Farelerde Nöromüsküler Kavşakların Kombine Konfokal ve Süper Redüksiyonlu Mikroskopi ile Karakterizasyonu

Bu protokol, basit bir prosedür kullanarak nöromüsküler kavşakların 3D yapısını elektron mikroskobuna yakın bir çözünürlükte nicel olarak analiz etmeye yardımcı olur. Bu protokolün temel avantajı, kas örneklerinin benzer şekilde işlenmesi ve konfokal ve STED mikroskopisi için immüno-etiketli olmasıdır, bu da hayvan modellerinde doğru nöromüsküler kavşak yapısı değerlendirmesi için zamanı azaltır. Geliştirdiğimiz morfolojik niceleme, diğer hücre altı yapıları analiz etmek için kolayca uyarlanabilir.

Kas alaycılığı ve immün boyamaların nasıl yapıldığını gösterecek ve bu protokolün başarılı bir şekilde uygulanması için bazı önerilerde bulunacak olan ekibimden bir bilim adamı olan Dr. Martina Marinello'yu tanıtmaktan mutluluk duyuyorum. Genethon'un görüntüleme platformundan Dr. Jeremie Cosette'i tanıtmaktan mutluluk duyuyorum, o da konfokal ve STED mikroskopları kullanarak görüntü toplama ve analiz gösterecek. Ötanizasyon sonrası, iki ince tırtıklı forseps kullanarak tibialis anterior kaslarını yaklaşık bir milimetre genişliğindeki küçük lif demetlerinde alay etmeye başlayın.

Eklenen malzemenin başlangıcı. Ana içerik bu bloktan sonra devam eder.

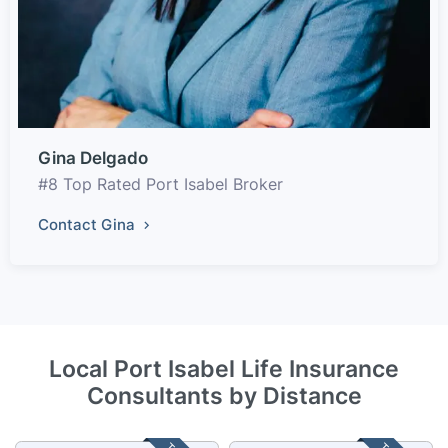
Gina Delgado
#8 Top Rated Port Isabel Broker
Contact Gina
Local Port Isabel Life Insurance
Consultants by Distance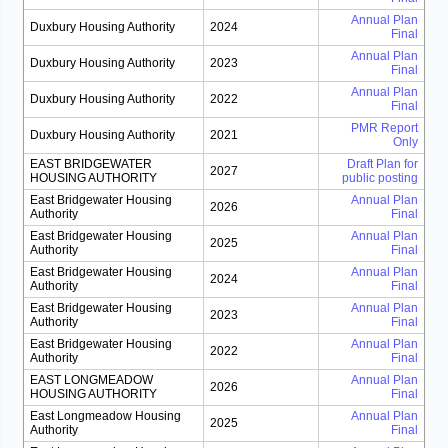
Annual Plan
Duxbury Housing Authority
2024
Final
Annual Plan
Duxbury Housing Authority
2023
Final
Annual Plan
Duxbury Housing Authority
2022
Final
PMR Report
Duxbury Housing Authority
2021
Only
EAST BRIDGEWATER
Draft Plan for
2027
HOUSING AUTHORITY
public posting
East Bridgewater Housing
Annual Plan
2026
Authority
Final
East Bridgewater Housing
Annual Plan
2025
Authority
Final
East Bridgewater Housing
Annual Plan
2024
Authority
Final
East Bridgewater Housing
Annual Plan
2023
Authority
Final
East Bridgewater Housing
Annual Plan
2022
Authority
Final
EAST LONGMEADOW
Annual Plan
2026
HOUSING AUTHORITY
Final
East Longmeadow Housing
Annual Plan
2025
Authority
Final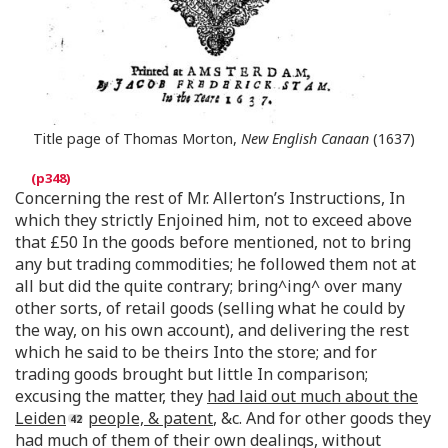
Title page of Thomas Morton,
New English Canaan
(1637)
Concerning the rest of Mr. Allerton’s Instructions, In
which they strictly Enjoined him, not to exceed above
that £50 In the goods before mentioned, not to bring
any but trading commodities; he followed them not at
all but did the quite contrary; bring^ing^ over many
other sorts, of retail goods (selling what he could by
the way, on his own account), and delivering the rest
which he said to be theirs Into the store; and for
trading goods brought but little In comparison;
excusing the matter, they
had laid out much about the
Leiden
people, & patent
, &c. And for other goods they
had much of them of their own dealings, without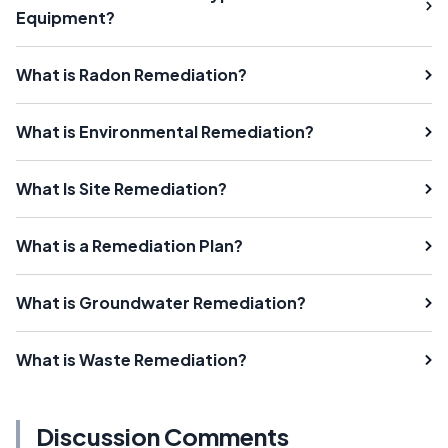
Equipment?
What is Radon Remediation?
What is Environmental Remediation?
What Is Site Remediation?
What is a Remediation Plan?
What is Groundwater Remediation?
What is Waste Remediation?
Discussion Comments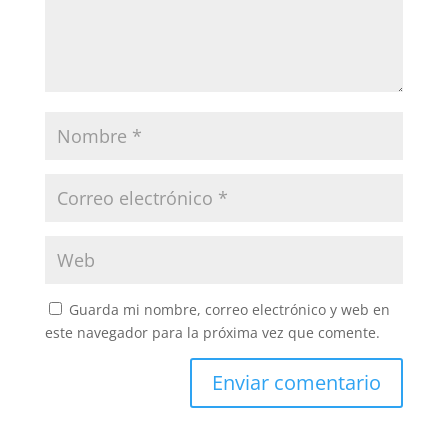
Guarda mi nombre, correo electrónico y web en
este navegador para la próxima vez que comente.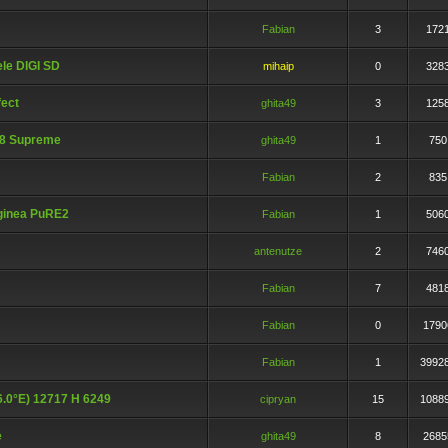
Fabian
3
172
le DIGI SD
mihaip
0
328
ect
ghita49
3
125
08 Supreme
ghita49
1
750
Fabian
2
835
ginea PuRE2
Fabian
1
506
antenutze
2
746
Fabian
7
481
Fabian
0
1790
Fabian
1
3992
16.0°E) 12717 H 6249
cipryan
15
1088
e
ghita49
8
2685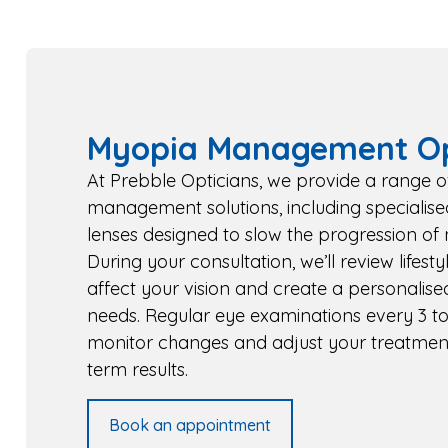
Myopia Management Op
At Prebble Opticians, we provide a range 
management solutions, including specialise
lenses designed to slow the progression of 
During your consultation, we’ll review lifest
affect your vision and create a personalise
needs. Regular eye examinations every 3 to
monitor changes and adjust your treatment
term results.
Book an appointment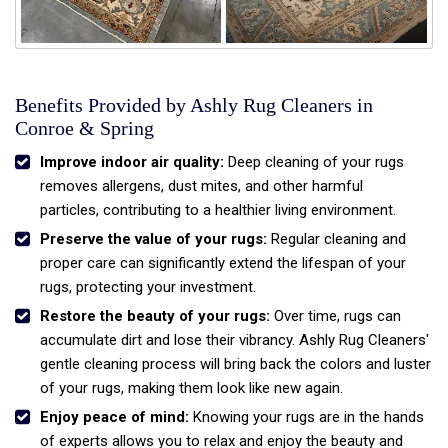
Benefits Provided by Ashly Rug Cleaners in
Conroe & Spring
Improve indoor air quality:
Deep cleaning of your rugs
removes allergens, dust mites, and other harmful
particles, contributing to a healthier living environment.
Preserve the value of your rugs:
Regular cleaning and
proper care can significantly extend the lifespan of your
rugs, protecting your investment.
Restore the beauty of your rugs:
Over time, rugs can
accumulate dirt and lose their vibrancy. Ashly Rug Cleaners'
gentle cleaning process will bring back the colors and luster
of your rugs, making them look like new again.
Enjoy peace of mind:
Knowing your rugs are in the hands
of experts allows you to relax and enjoy the beauty and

Daha sonra, bu kas demetlerini PBS'de hazırlanan% 1 Triton X-100 içeren 24 delikli bir plakaya aktarın ve oda sıcaklığında bir saat veya dört santigrat derecede beş saat boyunca hafifçe çalkalanmasını sağlayın. Numuneleri oda sıcaklığında PBS ile beş dakika boyunca üç kez yıkadıktan sonra, numuneleri PBS'de hazırlanan% 4 BSA'dan oluşan bir blokaj çözeltisi ile% 1 Triton X-100 ile dört saat boyunca dört santigrat derecede hafif ajitasyon altında inkübe edin. Daha sonra, sırasıyla presinaptik akson terminallerini veya aktif bölgeleri etiketlemek için numuneleri nörofilament M veya sinaptik vezikül glikoprotein 2'ye karşı birincil monoklonal antikorlar içeren aynı bloke edici çözelti ile gece boyunca inkübe edin.

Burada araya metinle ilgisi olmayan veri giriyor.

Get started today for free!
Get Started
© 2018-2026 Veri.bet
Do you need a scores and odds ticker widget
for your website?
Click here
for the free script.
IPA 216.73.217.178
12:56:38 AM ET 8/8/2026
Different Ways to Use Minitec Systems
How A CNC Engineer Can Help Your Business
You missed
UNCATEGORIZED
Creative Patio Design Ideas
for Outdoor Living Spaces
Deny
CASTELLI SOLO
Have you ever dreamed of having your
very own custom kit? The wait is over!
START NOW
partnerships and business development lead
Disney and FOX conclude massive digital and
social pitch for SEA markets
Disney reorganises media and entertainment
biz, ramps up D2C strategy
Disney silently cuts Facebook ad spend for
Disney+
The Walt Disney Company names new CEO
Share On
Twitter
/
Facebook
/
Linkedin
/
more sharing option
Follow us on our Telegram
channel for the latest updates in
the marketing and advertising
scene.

Ertesi gün, etiketli kas demetlerini hafif ajitasyon altında PBS ile beş dakika boyunca üç kez yıkayın. Daha sonra, oda sıcaklığında iki saat boyunca bir çalkalayıcıya yerleştirerek uygun ikincil antikorlarla inkübe edin. Kas demetlerini tekrar yıkadıktan sonra, montaj ortamına sahip bir slayta yerleştirin.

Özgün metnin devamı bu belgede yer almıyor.